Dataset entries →

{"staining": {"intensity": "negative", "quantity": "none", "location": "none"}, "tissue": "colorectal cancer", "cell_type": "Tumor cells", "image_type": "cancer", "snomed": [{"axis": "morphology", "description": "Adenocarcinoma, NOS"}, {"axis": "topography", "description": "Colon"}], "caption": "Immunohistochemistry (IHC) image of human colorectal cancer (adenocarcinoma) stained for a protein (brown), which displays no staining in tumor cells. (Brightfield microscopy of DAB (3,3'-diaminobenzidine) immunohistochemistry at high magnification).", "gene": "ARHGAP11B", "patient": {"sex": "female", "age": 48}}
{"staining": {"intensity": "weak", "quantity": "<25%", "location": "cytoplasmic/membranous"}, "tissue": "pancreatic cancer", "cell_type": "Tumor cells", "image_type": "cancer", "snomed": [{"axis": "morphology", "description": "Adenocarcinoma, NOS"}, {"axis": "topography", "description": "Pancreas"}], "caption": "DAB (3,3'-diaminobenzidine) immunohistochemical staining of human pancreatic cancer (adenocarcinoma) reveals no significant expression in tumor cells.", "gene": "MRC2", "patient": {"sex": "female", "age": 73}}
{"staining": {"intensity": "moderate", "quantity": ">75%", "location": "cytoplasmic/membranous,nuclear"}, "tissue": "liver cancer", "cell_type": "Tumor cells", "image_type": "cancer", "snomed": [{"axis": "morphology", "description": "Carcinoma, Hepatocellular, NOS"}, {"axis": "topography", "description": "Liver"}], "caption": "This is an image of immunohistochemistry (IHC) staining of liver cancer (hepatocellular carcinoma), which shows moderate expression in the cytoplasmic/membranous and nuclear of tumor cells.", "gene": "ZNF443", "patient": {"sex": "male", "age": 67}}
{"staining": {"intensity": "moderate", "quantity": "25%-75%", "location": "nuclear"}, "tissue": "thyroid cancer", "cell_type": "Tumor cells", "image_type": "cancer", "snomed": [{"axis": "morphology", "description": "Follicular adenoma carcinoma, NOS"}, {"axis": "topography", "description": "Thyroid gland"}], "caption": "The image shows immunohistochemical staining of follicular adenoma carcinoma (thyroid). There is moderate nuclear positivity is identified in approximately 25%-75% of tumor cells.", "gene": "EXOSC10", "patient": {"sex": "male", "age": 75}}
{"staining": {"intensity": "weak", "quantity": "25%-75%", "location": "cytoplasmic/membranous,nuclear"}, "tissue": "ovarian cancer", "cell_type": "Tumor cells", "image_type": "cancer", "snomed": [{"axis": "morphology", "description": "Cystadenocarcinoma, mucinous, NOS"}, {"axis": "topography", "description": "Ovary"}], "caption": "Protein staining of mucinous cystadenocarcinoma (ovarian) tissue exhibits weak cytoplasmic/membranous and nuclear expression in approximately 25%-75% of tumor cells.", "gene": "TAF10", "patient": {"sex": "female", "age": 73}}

About this task → The answer should be all the entries, restated with no word changed.

Task result →
{"staining": {"intensity": "negative", "quantity": "none", "location": "none"}, "tissue": "colorectal cancer", "cell_type": "Tumor cells", "image_type": "cancer", "snomed": [{"axis": "morphology", "description": "Adenocarcinoma, NOS"}, {"axis": "topography", "description": "Colon"}], "caption": "Immunohistochemistry (IHC) image of human colorectal cancer (adenocarcinoma) stained for a protein (brown), which displays no staining in tumor cells. (Brightfield microscopy of DAB (3,3'-diaminobenzidine) immunohistochemistry at high magnification).", "gene": "ARHGAP11B", "patient": {"sex": "female", "age": 48}}
{"staining": {"intensity": "weak", "quantity": "<25%", "location": "cytoplasmic/membranous"}, "tissue": "pancreatic cancer", "cell_type": "Tumor cells", "image_type": "cancer", "snomed": [{"axis": "morphology", "description": "Adenocarcinoma, NOS"}, {"axis": "topography", "description": "Pancreas"}], "caption": "DAB (3,3'-diaminobenzidine) immunohistochemical staining of human pancreatic cancer (adenocarcinoma) reveals no significant expression in tumor cells.", "gene": "MRC2", "patient": {"sex": "female", "age": 73}}
{"staining": {"intensity": "moderate", "quantity": ">75%", "location": "cytoplasmic/membranous,nuclear"}, "tissue": "liver cancer", "cell_type": "Tumor cells", "image_type": "cancer", "snomed": [{"axis": "morphology", "description": "Carcinoma, Hepatocellular, NOS"}, {"axis": "topography", "description": "Liver"}], "caption": "This is an image of immunohistochemistry (IHC) staining of liver cancer (hepatocellular carcinoma), which shows moderate expression in the cytoplasmic/membranous and nuclear of tumor cells.", "gene": "ZNF443", "patient": {"sex": "male", "age": 67}}
{"staining": {"intensity": "moderate", "quantity": "25%-75%", "location": "nuclear"}, "tissue": "thyroid cancer", "cell_type": "Tumor cells", "image_type": "cancer", "snomed": [{"axis": "morphology", "description": "Follicular adenoma carcinoma, NOS"}, {"axis": "topography", "description": "Thyroid gland"}], "caption": "The image shows immunohistochemical staining of follicular adenoma carcinoma (thyroid). There is moderate nuclear positivity is identified in approximately 25%-75% of tumor cells.", "gene": "EXOSC10", "patient": {"sex": "male", "age": 75}}
{"staining": {"intensity": "weak", "quantity": "25%-75%", "location": "cytoplasmic/membranous,nuclear"}, "tissue": "ovarian cancer", "cell_type": "Tumor cells", "image_type": "cancer", "snomed": [{"axis": "morphology", "description": "Cystadenocarcinoma, mucinous, NOS"}, {"axis": "topography", "description": "Ovary"}], "caption": "Protein staining of mucinous cystadenocarcinoma (ovarian) tissue exhibits weak cytoplasmic/membranous and nuclear expression in approximately 25%-75% of tumor cells.", "gene": "TAF10", "patient": {"sex": "female", "age": 73}}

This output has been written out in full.